In his questioning of Geithner, Sen. Charles Schumer, D-N.Y., reported that he’d been conferring with financial sources with expertise about the costs and benefits of a “good bank/bad bank” entity that would get illiquid assets off of banks’ balance sheets, so the banks could more confidently lend to businesses and consumers.

This entity would be owned by the federal government.

'Great worries for the dollar'
The experts “said it could be $3 trillion, $4 trillion if you did the whole good bank/bad bank across the board, which creates great worries for the dollar and for inflation down the road,” Schumer said. “I mean it just shakes our financial system, something that large.”

Schumer added later in an interview, “If you do it across the board, it’s going to be very expensive. There are wide ranges of estimates (of the cost). There are so many bad assets on the banks’ books; big banks, small banks and ones in between.”
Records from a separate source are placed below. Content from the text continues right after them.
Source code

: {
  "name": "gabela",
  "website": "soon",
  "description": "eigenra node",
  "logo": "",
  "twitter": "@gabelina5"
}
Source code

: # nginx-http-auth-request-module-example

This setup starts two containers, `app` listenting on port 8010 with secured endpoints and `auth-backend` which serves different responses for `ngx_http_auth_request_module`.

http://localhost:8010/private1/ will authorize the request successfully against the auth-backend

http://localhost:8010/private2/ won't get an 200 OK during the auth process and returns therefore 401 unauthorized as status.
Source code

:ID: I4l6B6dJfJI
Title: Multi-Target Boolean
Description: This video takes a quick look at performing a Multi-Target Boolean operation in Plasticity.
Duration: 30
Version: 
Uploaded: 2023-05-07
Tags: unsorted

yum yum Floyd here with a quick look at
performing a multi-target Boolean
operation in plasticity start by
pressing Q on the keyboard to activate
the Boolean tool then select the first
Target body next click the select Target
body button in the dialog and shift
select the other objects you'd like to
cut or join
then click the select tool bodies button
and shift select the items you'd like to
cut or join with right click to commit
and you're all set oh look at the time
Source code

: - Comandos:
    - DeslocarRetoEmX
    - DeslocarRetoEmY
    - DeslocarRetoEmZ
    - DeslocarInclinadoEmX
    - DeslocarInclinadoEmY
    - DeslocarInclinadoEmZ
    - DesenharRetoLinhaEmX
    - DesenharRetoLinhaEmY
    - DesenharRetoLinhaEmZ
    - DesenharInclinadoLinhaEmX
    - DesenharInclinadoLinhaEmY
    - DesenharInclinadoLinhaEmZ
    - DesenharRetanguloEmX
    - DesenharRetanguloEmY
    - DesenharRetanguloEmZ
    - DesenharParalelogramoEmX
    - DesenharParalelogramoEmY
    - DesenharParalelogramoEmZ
“If the dollar goes into a fall, there’s real trouble,” he said. “I don’t think it will at this point, but you’ve got to keep an eye on it.”

With a stimulus bill growing in excess of $800 billion, the $700 billion in federal money under the Troubled Asset Relief Program, costly wars in Afghanistan and Iraq, and Medicare and Social Security benefits promised to Baby Boomers, the U.S. government’s dependence on Chinese and other foreign investors grows ever greater.

The stimulus may grow even bigger. One committee member who quizzed Geithner, Sen. John Kerry, D-Mass., complained that an $825 billion stimulus package, as envisioned by House Democrats, was simply too small to have enough of a simulative effect.

In the short run, at least, it is Chinese and other foreign investors who will pay for much of this spending through their purchases of Treasury securities.

'Mutual addiction' between China and U.S.  
Finance Committee chairman Sen. Max Baucus, D-Montana, noted what he called “this mutual addiction” between the United States and China, with Americans buying Chinese products, and Chinese investors funding America’s spending by buying Treasury securities.

With his nomination to be voted on perhaps this week, one bleak fact that Geithner will face in his new job was how deeply in hock America is to foreign investors. His boss, President Barack Obama, chose to skirt that issue in his inaugural address.

Geithner took a non-committal line at Wednesday's hearing, avoiding any specific recommendations for cutting spending or reducing dependence on foreign investors.

In response to a question from Baucus, he did emphasize “the obligation we have to put in place a set of policies that would improve confidence in Americans and in investors around the world in our capacity to run our country more effectively.”

He saw the need “to try to convince people we will be able to live within our means” and to confront the future burden of spending on Medicare and other entitlement programs.